Après son élection, il a fait des gestes visant à guérir les blessures du passé des deux côtés de la Méditerranée.

Mais il a refusé de s’excuser pour le colonialisme, un sujet très sensible en France, qui a vu pendant des décennies l’Algérie comme une partie intégrante du territoire français et où le discours d’extrême droite s’est intensifié.

Les commentaires rapportés en octobre dernier ont atténué les espoirs de réconciliation.

Macron a accusé le « système politico-militaire » algérien de réécrire l’histoire et de fomenter “la haine envers la France”.

Dans des propos aux descendants de combattants indépendantistes, rapportés par Le Monde, il s’est également interrogé sur l’existence de l’Algérie en tant que nation avant l’invasion française dans les années 1800.

Une fois de plus, l’Algérie a retiré son ambassadeur.

– ‘L’Algérie vote Macron’ –

Maintenant, à quelques semaines de l’élection présidentielle française d’avril, les relations semblent à nouveau se redresser.

Des millions de citoyens français d’origine algérienne et de descendants d’Européens partis après l’indépendance figurent parmi les votants.

“L’Algérie votera pour Macron”, a déclaré l’auteur El Mili.  » Les Algériens sont convaincus qu’un Macron II sera plus audacieux.”

Xavier Driencourt, ancien ambassadeur de France en Algérie, partage ce point de vue.

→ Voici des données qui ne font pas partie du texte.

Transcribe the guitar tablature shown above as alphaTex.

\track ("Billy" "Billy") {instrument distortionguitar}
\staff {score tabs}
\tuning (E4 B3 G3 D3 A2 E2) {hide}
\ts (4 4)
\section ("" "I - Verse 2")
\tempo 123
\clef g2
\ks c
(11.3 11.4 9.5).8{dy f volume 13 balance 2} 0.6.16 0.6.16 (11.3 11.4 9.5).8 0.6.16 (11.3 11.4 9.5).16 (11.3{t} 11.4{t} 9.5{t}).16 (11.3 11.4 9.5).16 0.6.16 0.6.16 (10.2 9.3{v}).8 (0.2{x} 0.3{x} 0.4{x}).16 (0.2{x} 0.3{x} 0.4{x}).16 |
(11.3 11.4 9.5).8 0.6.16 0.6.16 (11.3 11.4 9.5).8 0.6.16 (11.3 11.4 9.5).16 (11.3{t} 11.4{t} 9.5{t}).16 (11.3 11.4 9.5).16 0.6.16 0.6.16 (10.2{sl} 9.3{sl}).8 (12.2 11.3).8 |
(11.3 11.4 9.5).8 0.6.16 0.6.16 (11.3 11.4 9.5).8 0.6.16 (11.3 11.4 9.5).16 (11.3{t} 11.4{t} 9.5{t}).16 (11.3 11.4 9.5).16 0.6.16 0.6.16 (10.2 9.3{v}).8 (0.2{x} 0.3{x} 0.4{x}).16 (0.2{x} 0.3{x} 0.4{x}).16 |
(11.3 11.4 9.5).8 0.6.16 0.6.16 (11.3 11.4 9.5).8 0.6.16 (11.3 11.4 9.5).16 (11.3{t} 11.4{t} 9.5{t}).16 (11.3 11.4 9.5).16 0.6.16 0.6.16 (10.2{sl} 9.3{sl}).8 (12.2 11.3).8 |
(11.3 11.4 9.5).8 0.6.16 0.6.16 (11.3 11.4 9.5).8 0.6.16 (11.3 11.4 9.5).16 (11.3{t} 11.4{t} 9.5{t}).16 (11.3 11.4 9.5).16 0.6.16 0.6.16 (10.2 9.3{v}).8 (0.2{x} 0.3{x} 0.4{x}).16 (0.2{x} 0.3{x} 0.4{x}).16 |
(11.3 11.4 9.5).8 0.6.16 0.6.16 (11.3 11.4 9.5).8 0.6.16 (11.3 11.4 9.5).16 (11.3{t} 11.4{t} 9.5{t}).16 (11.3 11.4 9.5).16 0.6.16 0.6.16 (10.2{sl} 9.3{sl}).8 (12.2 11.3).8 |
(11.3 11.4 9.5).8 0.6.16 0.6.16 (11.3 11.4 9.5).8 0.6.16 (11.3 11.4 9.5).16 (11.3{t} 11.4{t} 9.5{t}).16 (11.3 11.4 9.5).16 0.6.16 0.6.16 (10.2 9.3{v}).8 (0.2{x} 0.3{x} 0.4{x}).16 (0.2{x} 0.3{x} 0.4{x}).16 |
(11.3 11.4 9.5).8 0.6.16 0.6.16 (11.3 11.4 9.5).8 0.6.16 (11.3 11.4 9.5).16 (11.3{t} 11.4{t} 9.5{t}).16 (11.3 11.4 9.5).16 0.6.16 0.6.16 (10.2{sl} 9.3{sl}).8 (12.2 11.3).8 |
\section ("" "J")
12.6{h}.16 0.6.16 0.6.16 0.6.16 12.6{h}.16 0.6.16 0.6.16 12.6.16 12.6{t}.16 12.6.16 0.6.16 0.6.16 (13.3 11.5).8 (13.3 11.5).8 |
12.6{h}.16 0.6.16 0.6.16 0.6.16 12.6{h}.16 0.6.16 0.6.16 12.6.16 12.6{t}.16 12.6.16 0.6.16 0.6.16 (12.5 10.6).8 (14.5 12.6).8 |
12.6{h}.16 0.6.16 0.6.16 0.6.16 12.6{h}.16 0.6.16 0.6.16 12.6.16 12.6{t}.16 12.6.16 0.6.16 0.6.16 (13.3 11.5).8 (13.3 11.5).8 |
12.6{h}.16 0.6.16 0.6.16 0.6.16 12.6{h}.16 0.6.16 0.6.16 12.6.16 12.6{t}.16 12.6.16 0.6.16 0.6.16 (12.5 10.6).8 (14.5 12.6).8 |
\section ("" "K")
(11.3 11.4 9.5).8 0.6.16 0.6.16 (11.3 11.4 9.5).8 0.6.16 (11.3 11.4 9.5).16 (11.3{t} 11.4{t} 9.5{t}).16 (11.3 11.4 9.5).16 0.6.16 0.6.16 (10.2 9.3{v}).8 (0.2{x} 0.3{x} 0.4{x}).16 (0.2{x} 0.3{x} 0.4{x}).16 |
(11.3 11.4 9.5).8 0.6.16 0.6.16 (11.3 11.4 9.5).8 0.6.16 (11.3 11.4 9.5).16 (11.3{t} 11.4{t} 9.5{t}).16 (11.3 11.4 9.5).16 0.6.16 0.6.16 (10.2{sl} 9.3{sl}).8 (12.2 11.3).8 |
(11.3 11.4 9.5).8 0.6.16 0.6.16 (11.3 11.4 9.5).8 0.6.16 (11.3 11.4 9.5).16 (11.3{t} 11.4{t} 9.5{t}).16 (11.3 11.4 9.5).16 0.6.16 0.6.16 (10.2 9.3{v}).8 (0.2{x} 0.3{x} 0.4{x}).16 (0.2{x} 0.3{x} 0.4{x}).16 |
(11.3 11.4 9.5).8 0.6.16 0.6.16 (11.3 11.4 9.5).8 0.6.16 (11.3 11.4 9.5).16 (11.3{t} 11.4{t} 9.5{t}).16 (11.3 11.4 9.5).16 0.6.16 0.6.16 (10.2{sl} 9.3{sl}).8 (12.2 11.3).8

“Ils ne veulent pas (de la candidate) Valérie Pécresse qui a un ton assez à droite, et certainement pas (Eric) Zemmour ou Marine Le Pen », a-t-il déclaré, faisant référence à la conservatrice Pécresse et à deux aspirants à la présidentielle d’extrême droite.

Mais beaucoup reste à faire. Ces dernières années, l’Algérie a diversifié ses liens internationaux, la Chine devenant son principal partenaire commercial.

Martinez de Sciences Po a déclaré que les commentaires de Macron avaient fait beaucoup de dégâts.

« Ils retourneront à la planche à dessin et essaieront de voir sur quoi ils peuvent s’entendre”, a-t-il déclaré.

L’ancien envoyé Driencourt a déclaré“ ”il faut deux parties pour avoir une relation ».

L’Algérie serait-elle intéressée après les élections ?

”Je ne suis pas très optimiste », a-t-il déclaré.